Department of Hearing and Speech Sciences, University of Maryland-College Park, 0121 Taliaferro Hall, Chapel Drive, College Park, Maryland 20724, USA
Callier Center for Communication Disorders, University of Texas at Dallas, 1966 Inwood Road, Dallas, Texas 75235, USA
J Acoust Soc Am. 2018 Aug;144(2):EL105. doi: 10.1121/1.5049702.
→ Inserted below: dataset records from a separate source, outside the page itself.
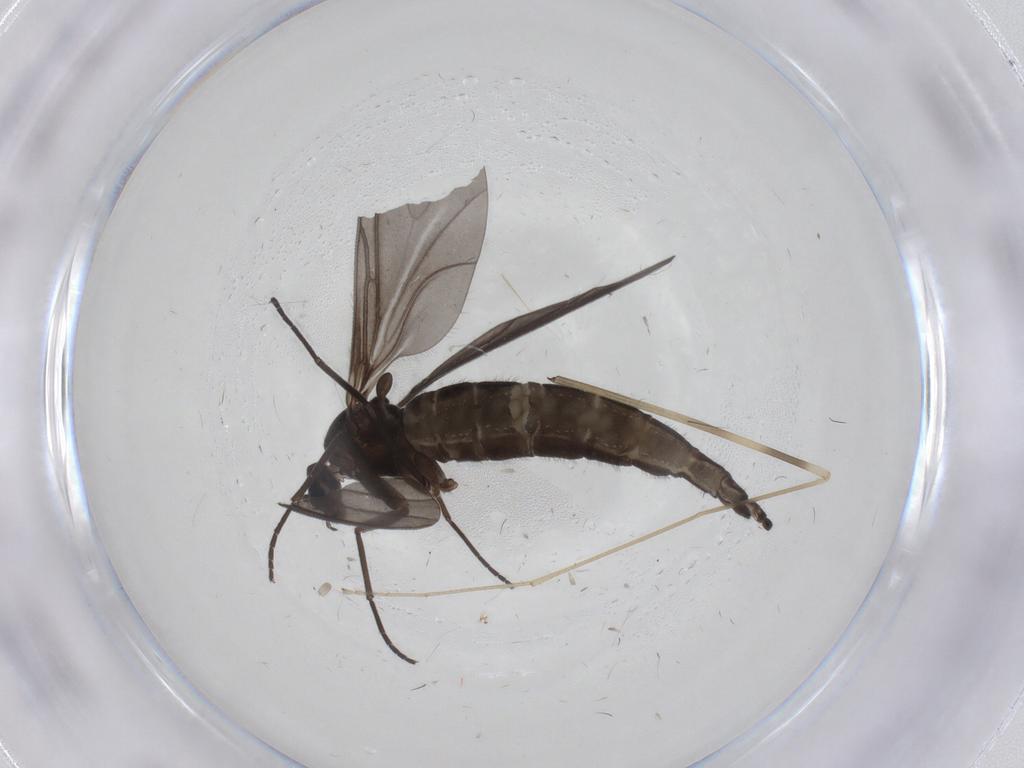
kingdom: Animalia
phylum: Arthropoda
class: Insecta
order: Diptera
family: Sciaridae
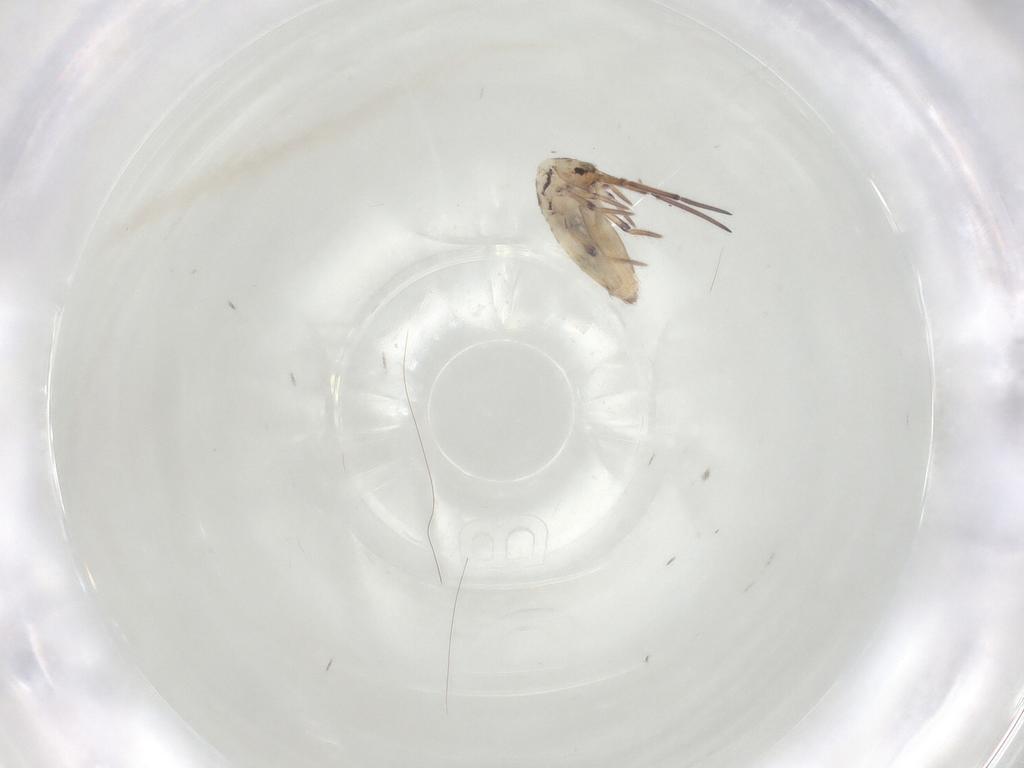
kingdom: Animalia
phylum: Arthropoda
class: Collembola
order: Entomobryomorpha
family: Entomobryidae
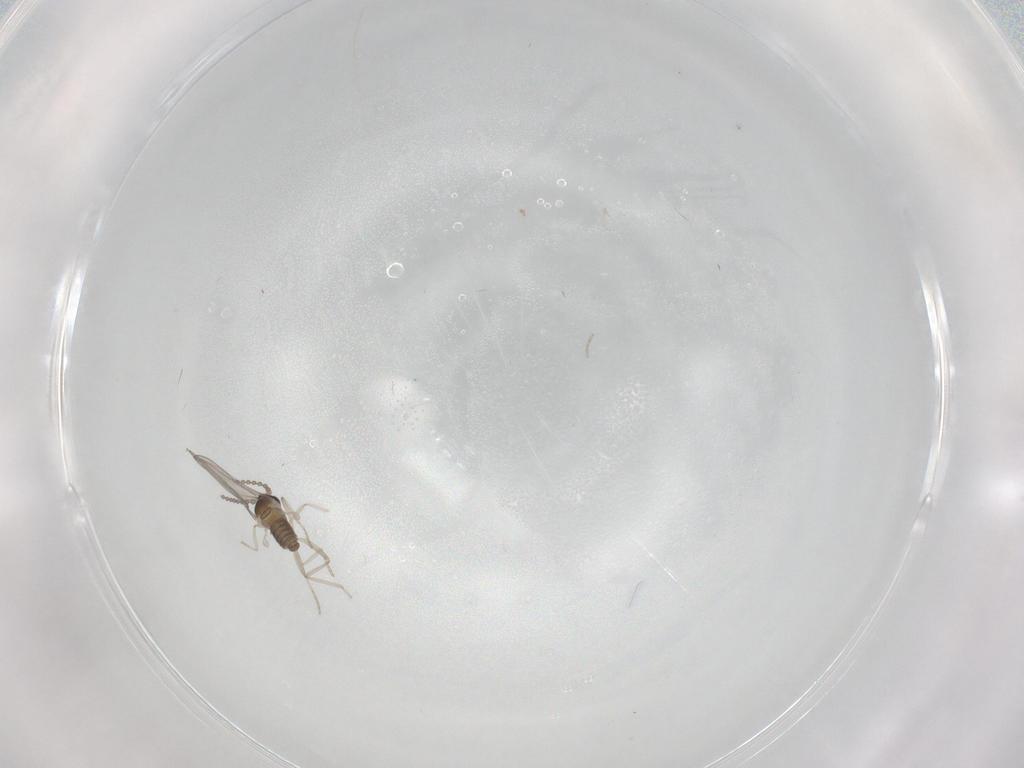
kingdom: Animalia
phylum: Arthropoda
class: Insecta
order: Diptera
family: Cecidomyiidae
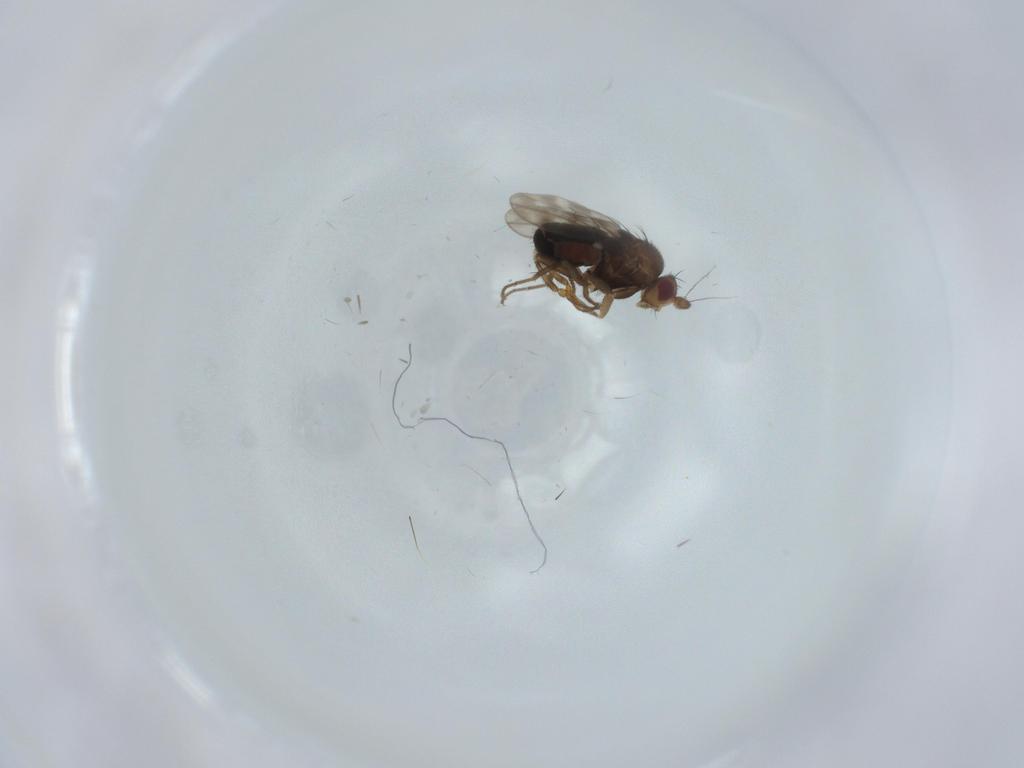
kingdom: Animalia
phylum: Arthropoda
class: Insecta
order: Diptera
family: Sphaeroceridae
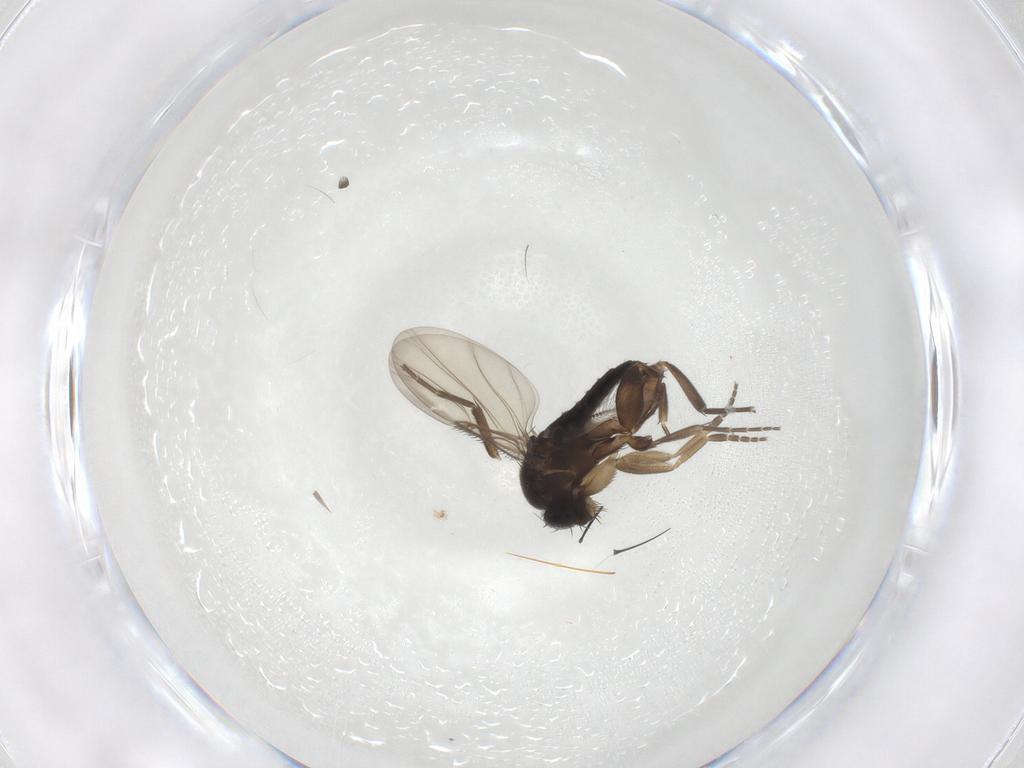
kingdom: Animalia
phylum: Arthropoda
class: Insecta
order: Diptera
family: Phoridae
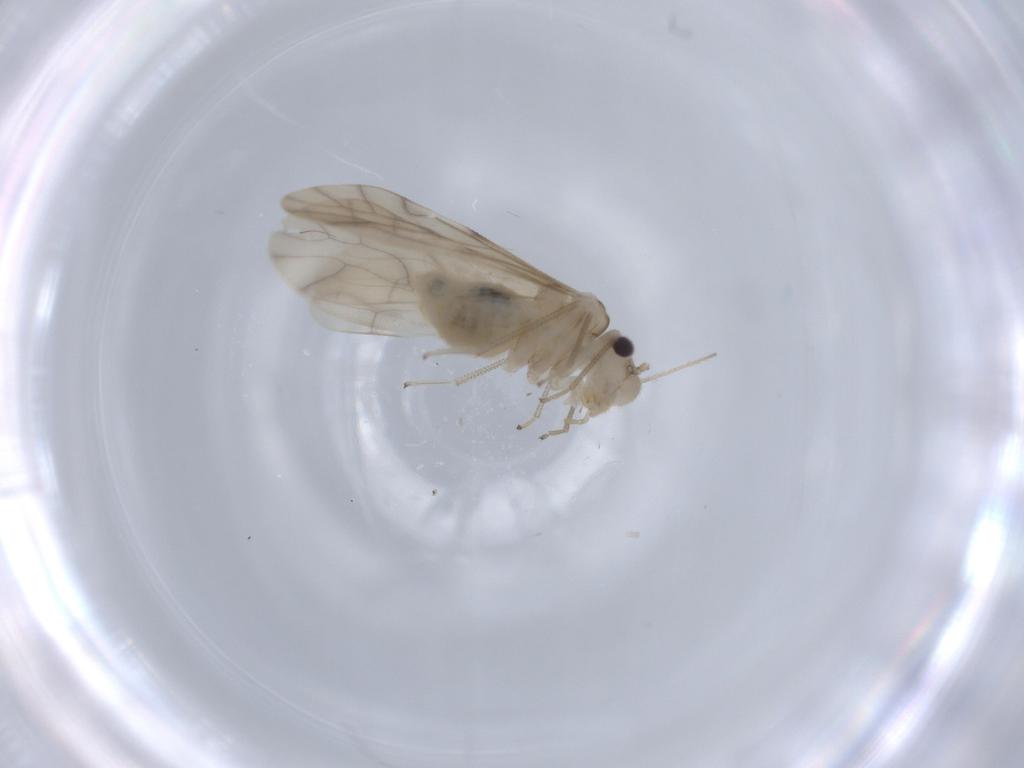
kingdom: Animalia
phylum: Arthropoda
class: Insecta
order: Psocodea
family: Caeciliusidae
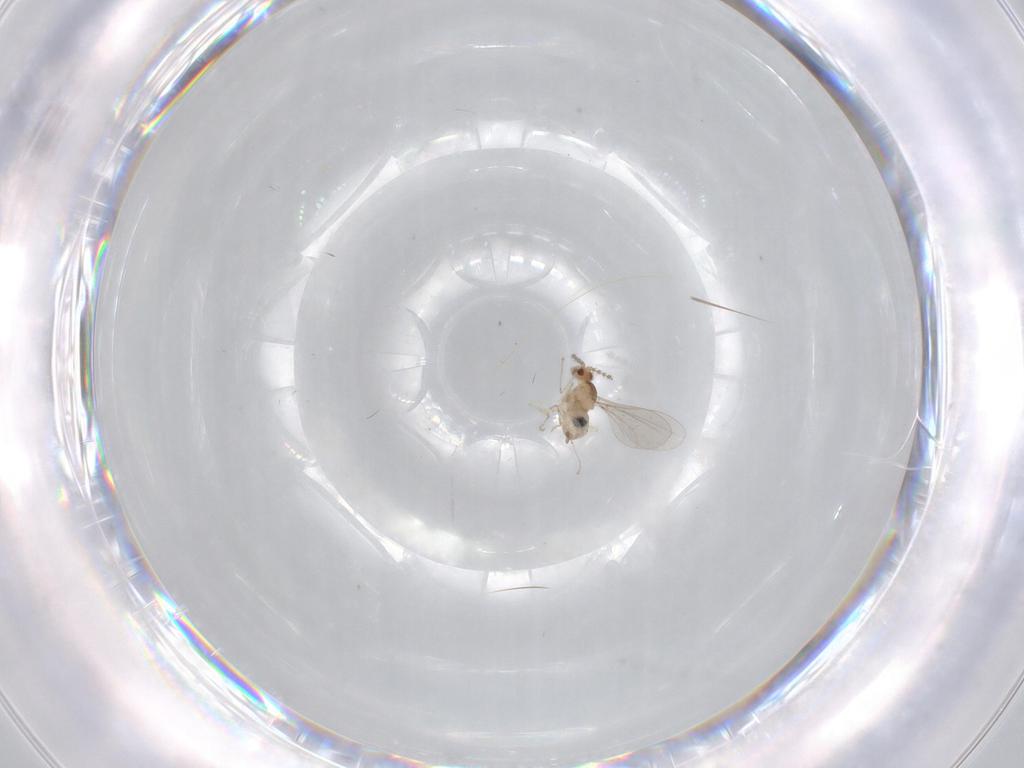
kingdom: Animalia
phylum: Arthropoda
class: Insecta
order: Diptera
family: Cecidomyiidae
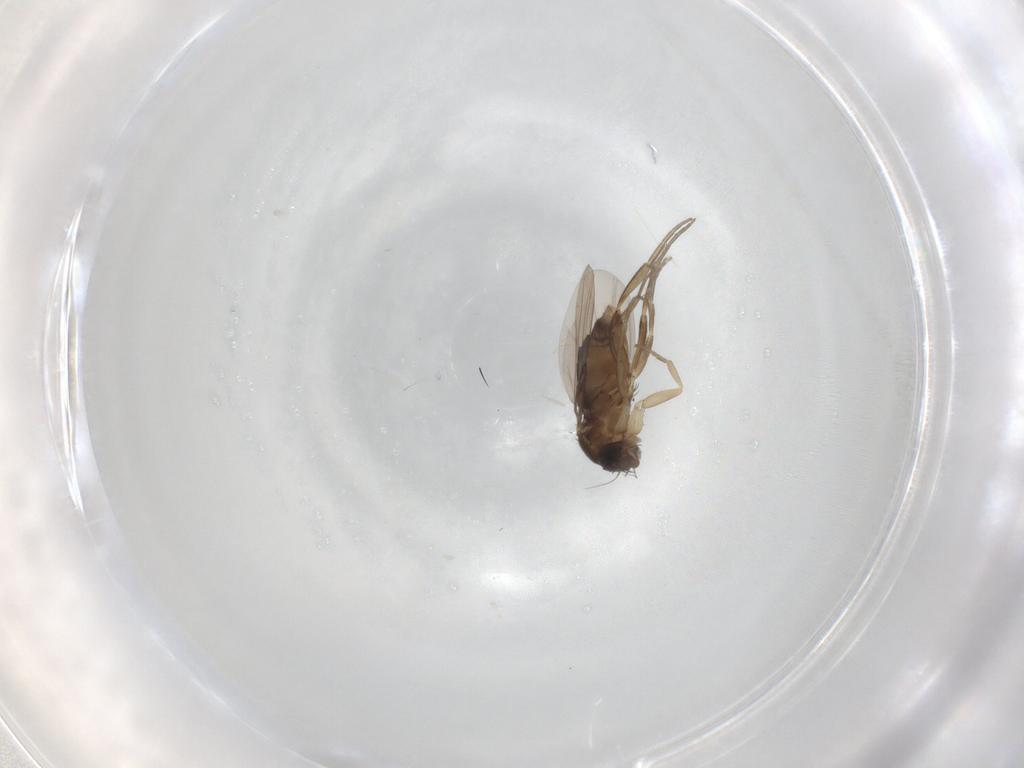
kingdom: Animalia
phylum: Arthropoda
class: Insecta
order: Diptera
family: Phoridae
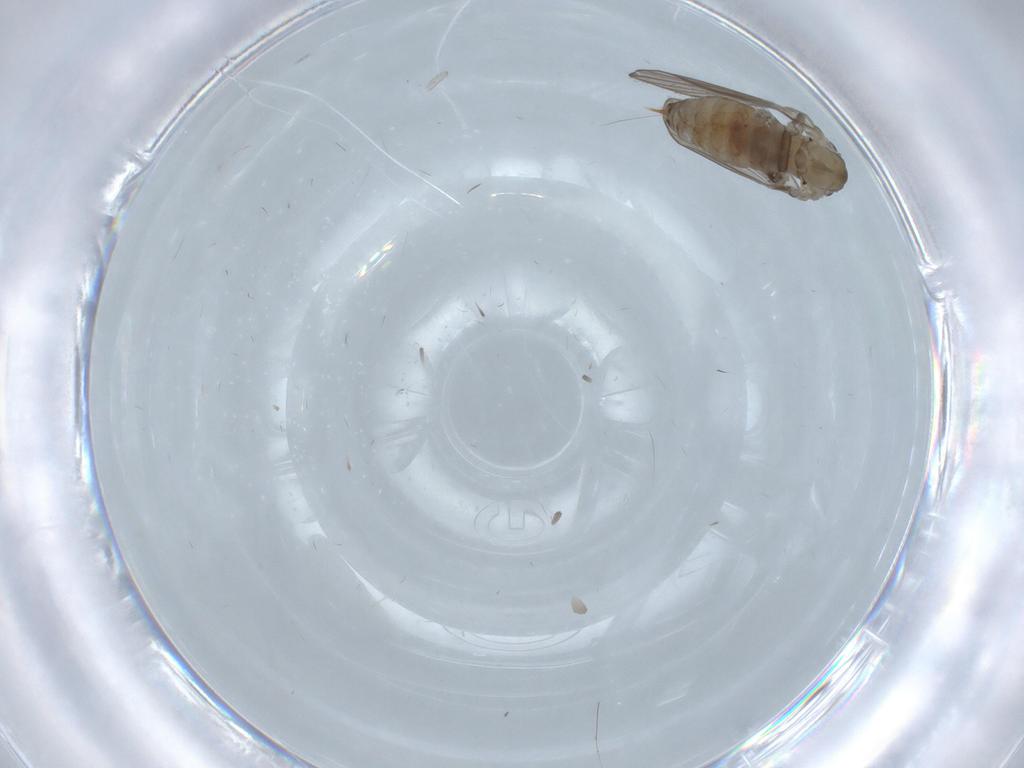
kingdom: Animalia
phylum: Arthropoda
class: Insecta
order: Diptera
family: Psychodidae
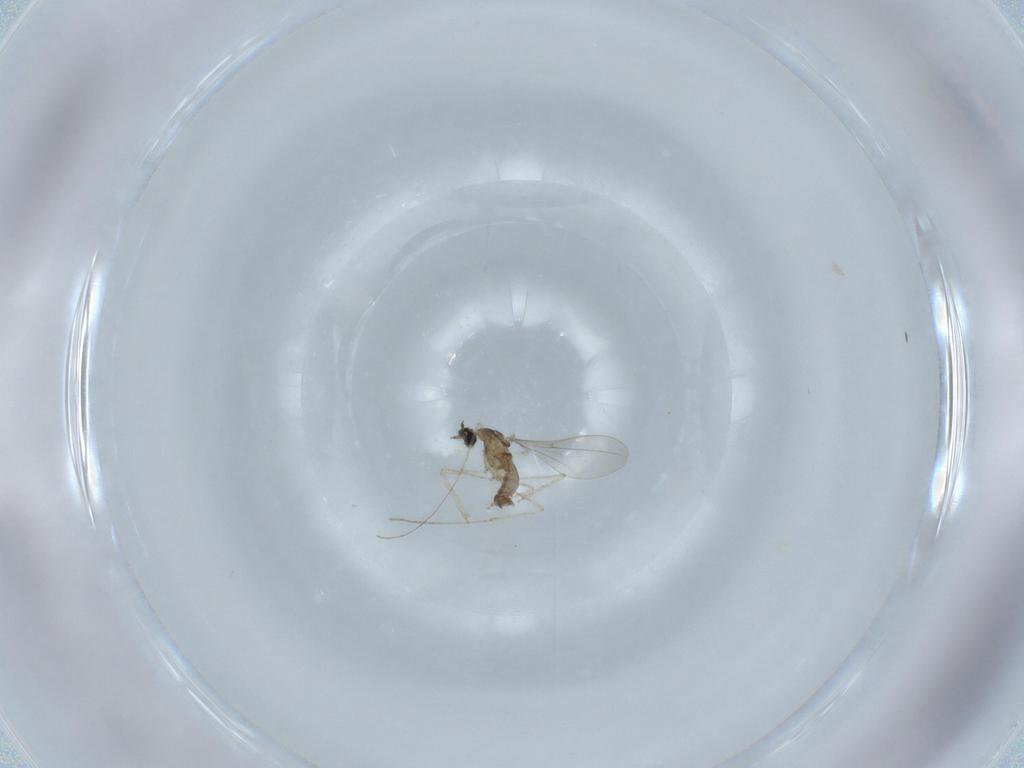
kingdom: Animalia
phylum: Arthropoda
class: Insecta
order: Diptera
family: Cecidomyiidae
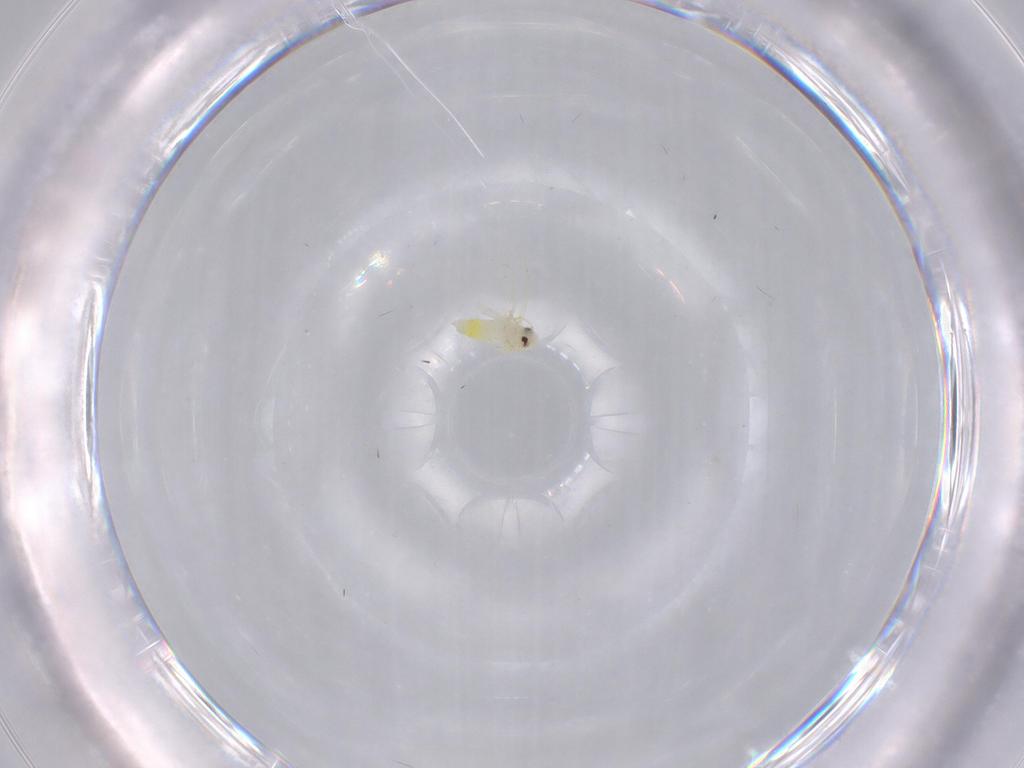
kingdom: Animalia
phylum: Arthropoda
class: Insecta
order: Hemiptera
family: Aleyrodidae
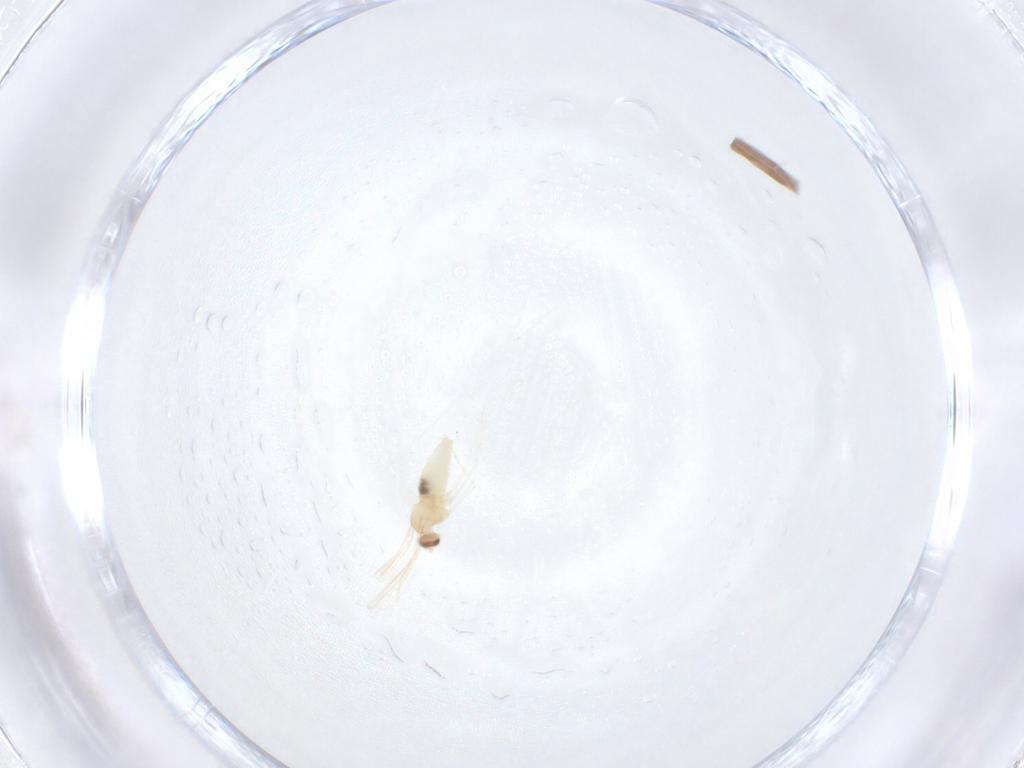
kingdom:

Dynamic spectral shape features accurately classify /t/ and /k/ productions across speakers and contexts. This paper shows that word-initial /t/ and /k/ tokens produced by 21 adults can be differentiated using a single, static spectral feature when spectral energy concentration is considered relative to expectations within a given speaker and vowel context. Centroid and peak frequency-calculated from both acoustic and psychoacoustic spectra-were compared to determine whether one feature could reliably differentiate /t/ and /k/, and, if so, which feature best differentiated them. Centroid frequency from both acoustic and psychoacoustic spectra accurately classified productions of /t/ and /k/.
动态频谱形状特征可准确区分说话人和语境中的 /t/ 和 /k/ 音。本文表明,当考虑到在特定说话人及元音环境下,频谱能量集中与预期值的关系时,21 位成年人所发的词首 /t/ 和 /k/ 音,可通过单一的静态频谱特征加以区分。本文比较了基于声学和心理声学频谱计算的质心频率和峰值频率,以确定是否有一种特征可可靠地区分 /t/ 和 /k/ ,以及如果可以的话,哪种特征能最好地区分它们。基于声学和心理声学频谱的质心频率可准确地对 /t/ 和 /k/ 的发音进行分类。